Azerbaijan accuses its neighbour of firing first, killing dozens of its troops, and insists it is only hitting military installations. “The issue is about our sovereignty and territorial integrity. All responsibility for the current provocations lies with the political-military leadership of Armenia,” Layla Abdullayeva, the spokeswoman for the Ministry of Foreign Affairs in Baku, tells UnHerd.
However, with satellite imagery appearing to show the tell-tale signs of wildfires triggered by shelling almost entirely on the Armenian side of the border, US Secretary of State Antony Blinken called Azerbaijan’s President, Ilham Aliyev, to insist on an “immediate halt to fighting.” By contrast, Blinken told Armenia’s Prime Minister, Nikol Pashinyan, that there is a need for the “disengagement of military forces,” something Yerevan is already demanding.
The two former Soviet Republics have been locked in a bitter and often bloody dispute over the region of Nagorno-Karabakh for more than three decades. Inside Azerbaijan’s internationally-recognised borders, a stretch of land the size of Lebanon has been governed by the Armenians who call it home since a brutal war that followed the fall of the USSR. Over 250,000 Azerbaijanis who lived alongside them were evicted, and regaining their lost land became an all-encompassing national mission.

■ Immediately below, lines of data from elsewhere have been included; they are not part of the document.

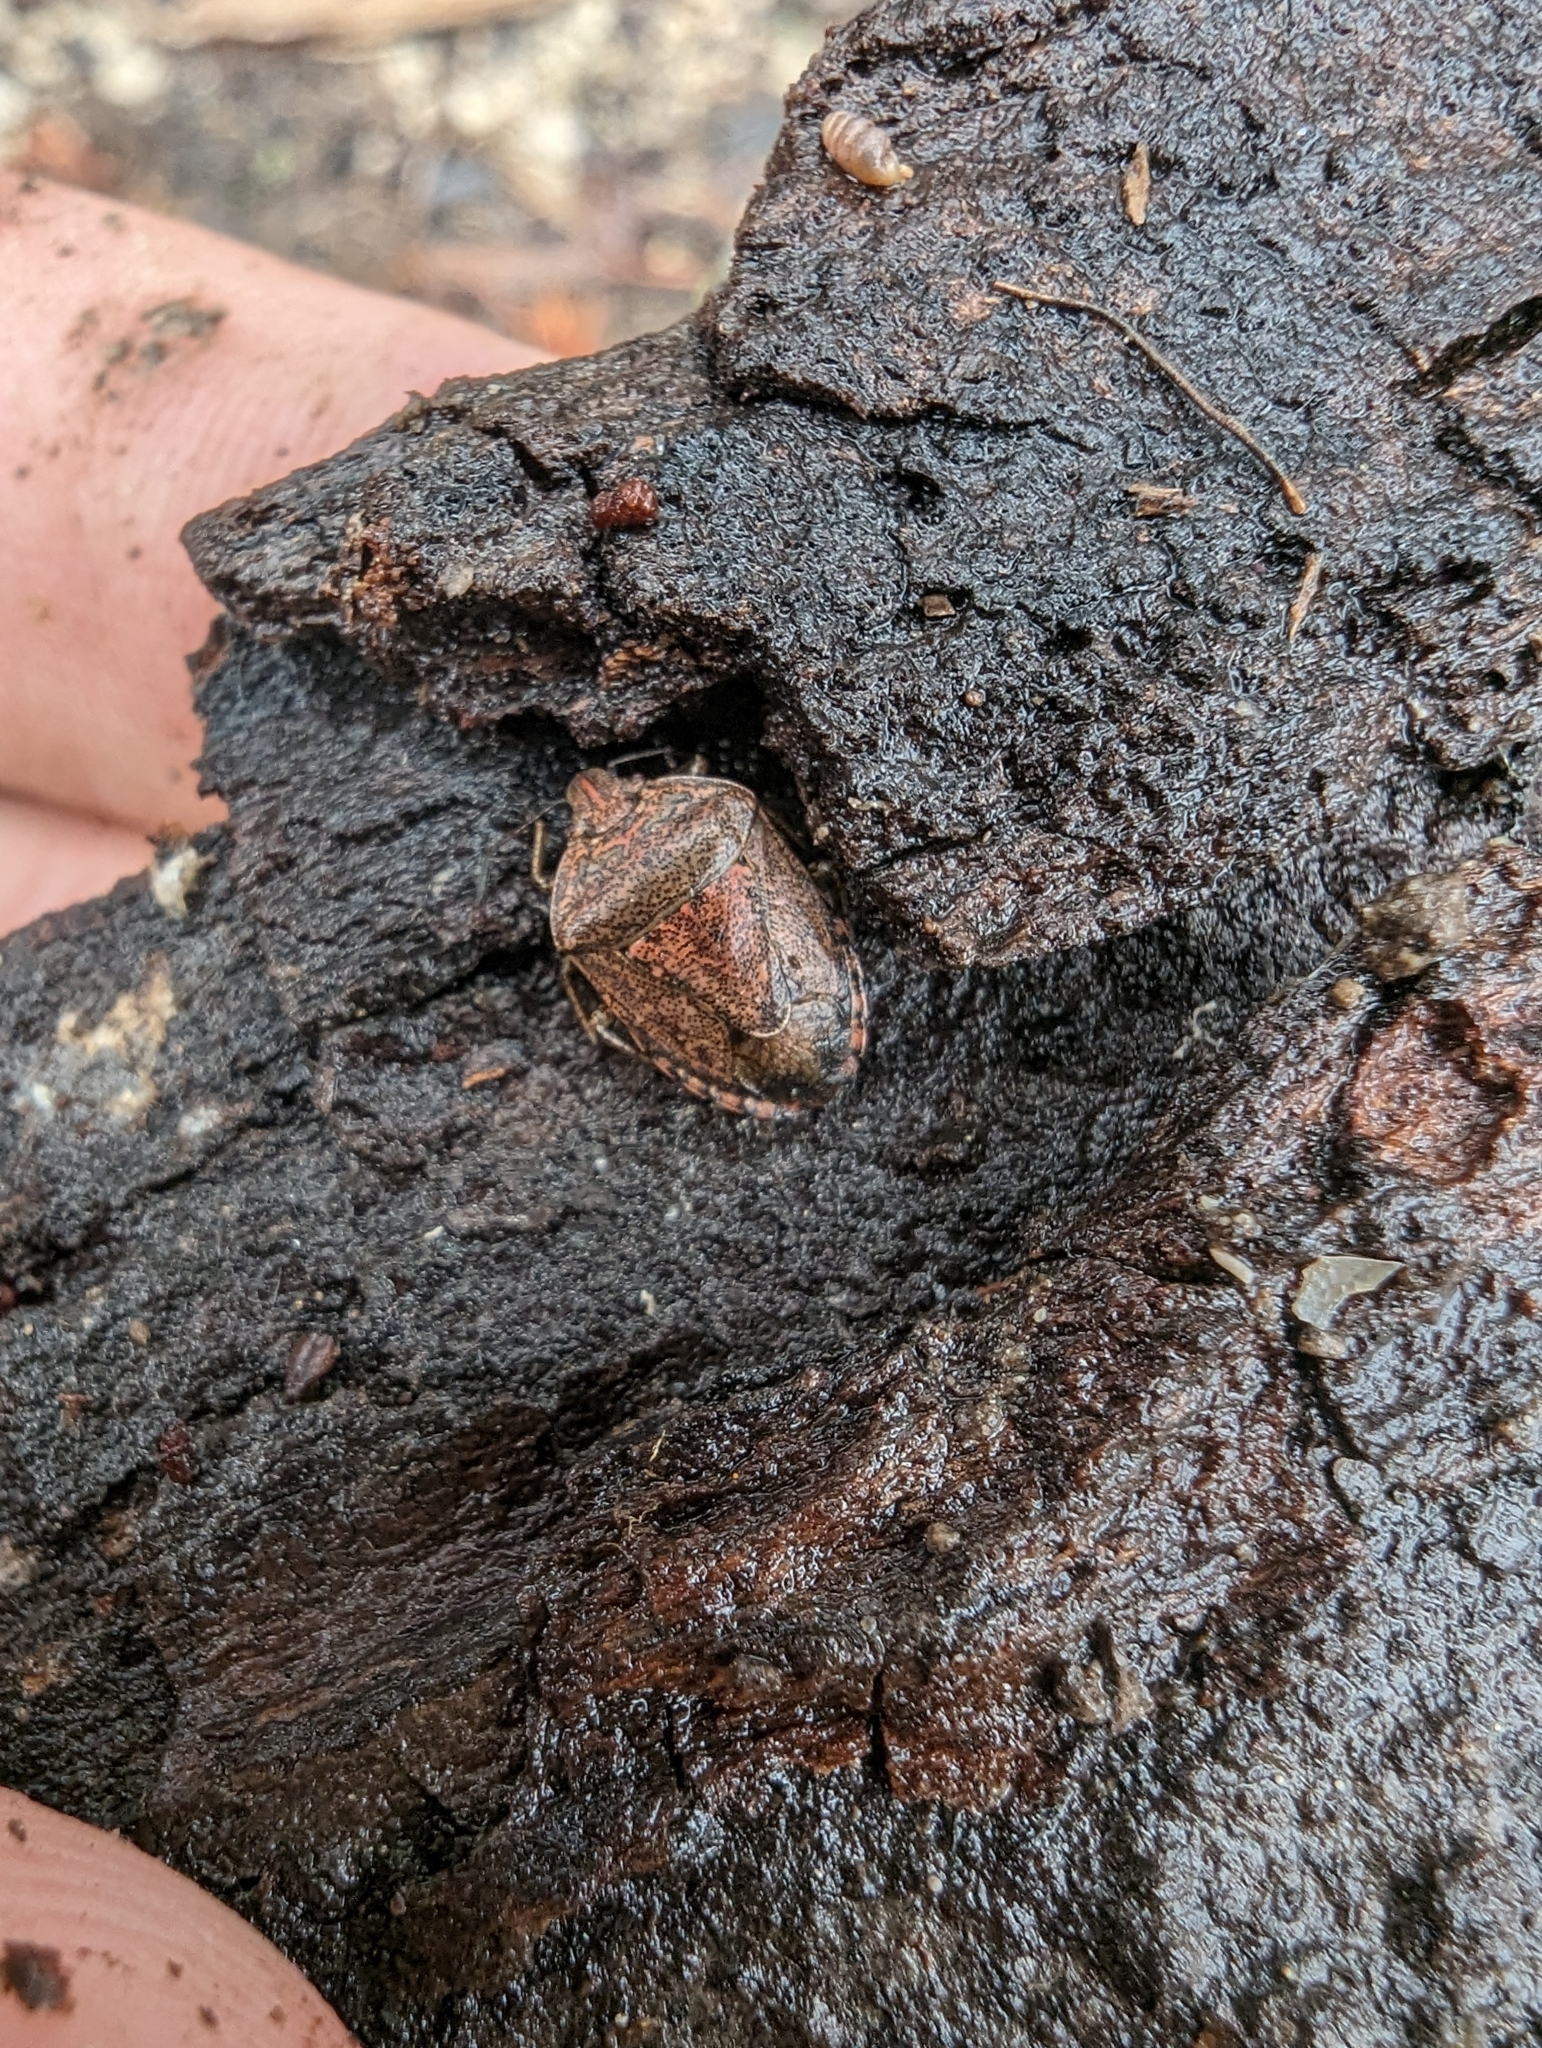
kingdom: Animalia
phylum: Arthropoda
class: Insecta
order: Hemiptera
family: Pentatomidae
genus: Hymenarcys
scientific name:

Then, in 2020, well-armed Azerbaijani troops, supported by advanced drones shipped over by its ally Turkey, rolled over the fortified front lines, taking back swathes of territory they lost thirty years prior. Only a Moscow-backed ceasefire put an end to the offensive, leaving the local Armenians — and their unrecognised breakaway republic of Artsakh — confined to their capital, Stepanakert and a small number of surrounding villages. Russian peacekeepers were deployed to enforce the agreement.
Barely two years on, Baku accuses Yerevan of failing to keep to the terms of the deal — with armed Artsakh military personnel still stationed on its soil. Azerbaijan insists that all Armenian forces should have withdrawn as per its understanding of the ceasefire, while Pashinyan argues that the separatists are not under his command, and have the right to protect their homes. Those in Stepanakert fear they will be forced out or face ethnic cleansing if their troops stand down and the Azerbaijanis roll in, a fate Russia had previously said must be avoided.

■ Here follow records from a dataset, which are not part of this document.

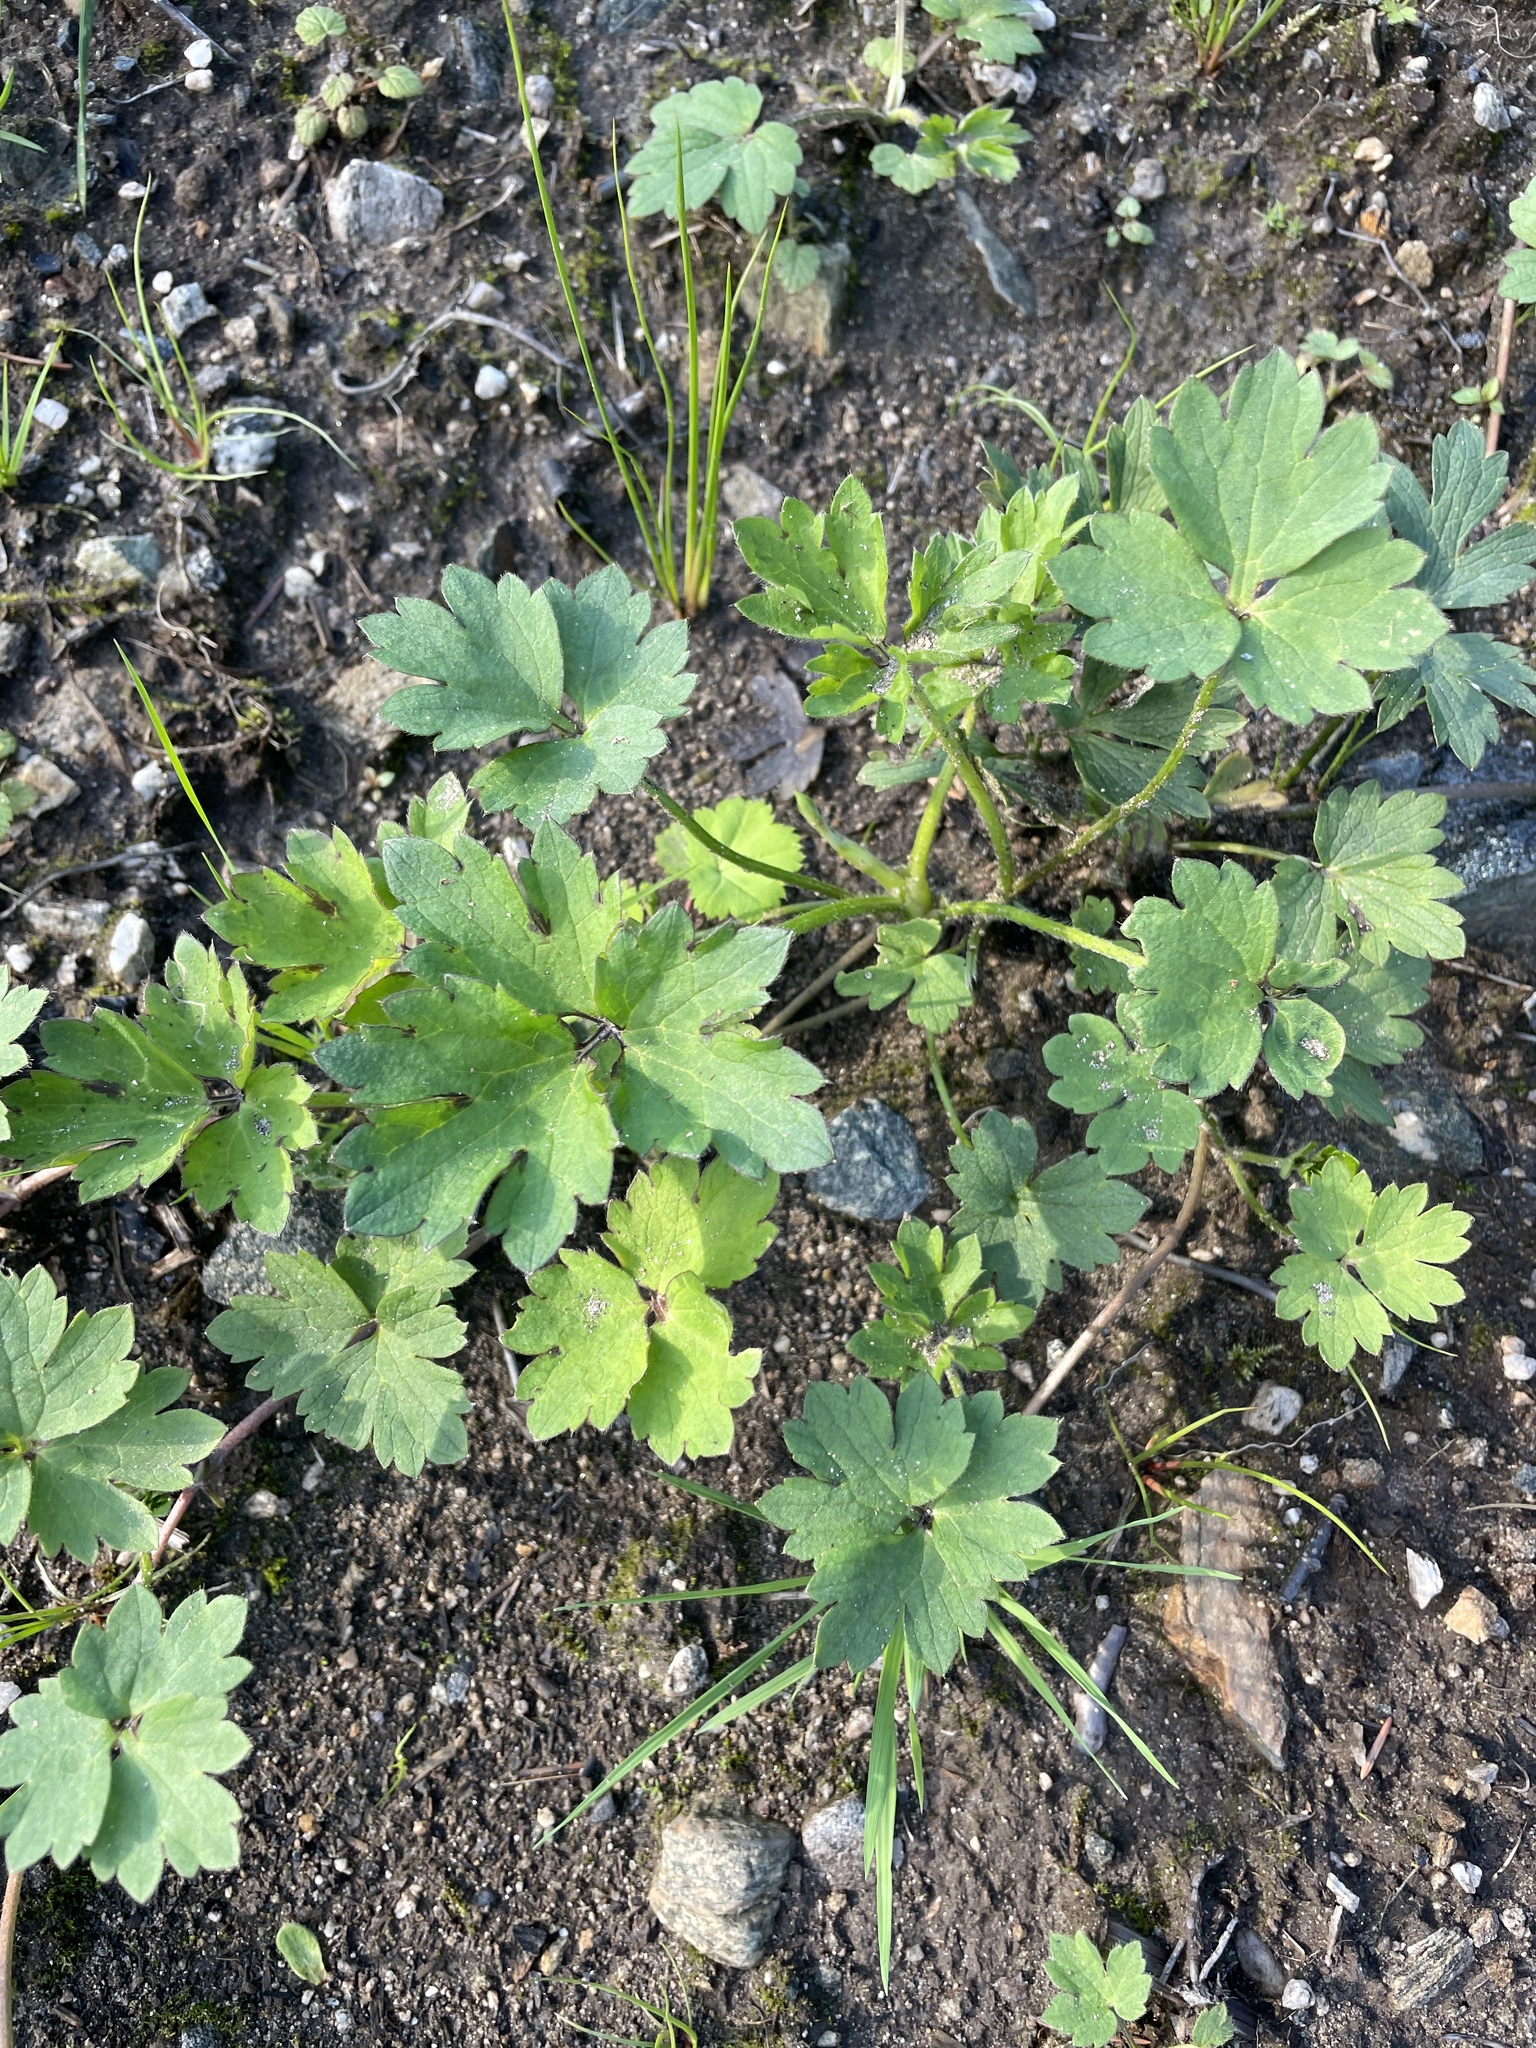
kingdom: Plantae
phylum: Tracheophyta
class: Magnoliopsida
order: Ranunculales
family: Ranunculaceae
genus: Ranunculus
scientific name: Ranunculus repens
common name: Creeping buttercup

However, now distracted by its war in Ukraine and with its army in tatters, Moscow appears to have lost control of the situation and its peacekeepers are seemingly unwilling or unable to enforce peace, with their most seasoned troops still in Ukraine. “My brother is volunteering with the defence forces,” one Karabakh Armenian tells me. “I got a text saying he was on the front lines, looking at the Azerbaijanis. I asked where the Russians were. Behind us, he replied.”
While Armenia is formally a Russian ally as a member of the CSTO military bloc, its requests for support during the 2020 war were turned down, with other states insisting they could not be called in because the conflict was playing out inside Azerbaijan’s official borders. Now though, with Armenian soil coming under fire, the CSTO has convened a meeting and dispatched its Secretary-General on a fact-finding mission. Despite that, Kazakhstan, one of its most important members, has indicated it would veto an intervention.
With Moscow focused on its increasingly costly invasion of Ukraine, and its partners split on a response, Armenia is calling on the EU and US to step in. But, with Brussels increasingly reliant on Baku for oil and gas to replace imports from Russia, and with few strategic interests in the region, its support for the country has not moved beyond general condemnations.
“Karabakh is ours and it will be ours again,” a senior Azerbaijani official tells me. “We have to keep the pressure on and show that the alternative to implementing the ceasefire is, well, fire.” With Baku insisting that the peace deal requires the withdrawal of all troops from the disputed region, it seems it is eyeing an endgame to the three decades of frozen conflict. And it knows few are in a position to stop it getting what it wants.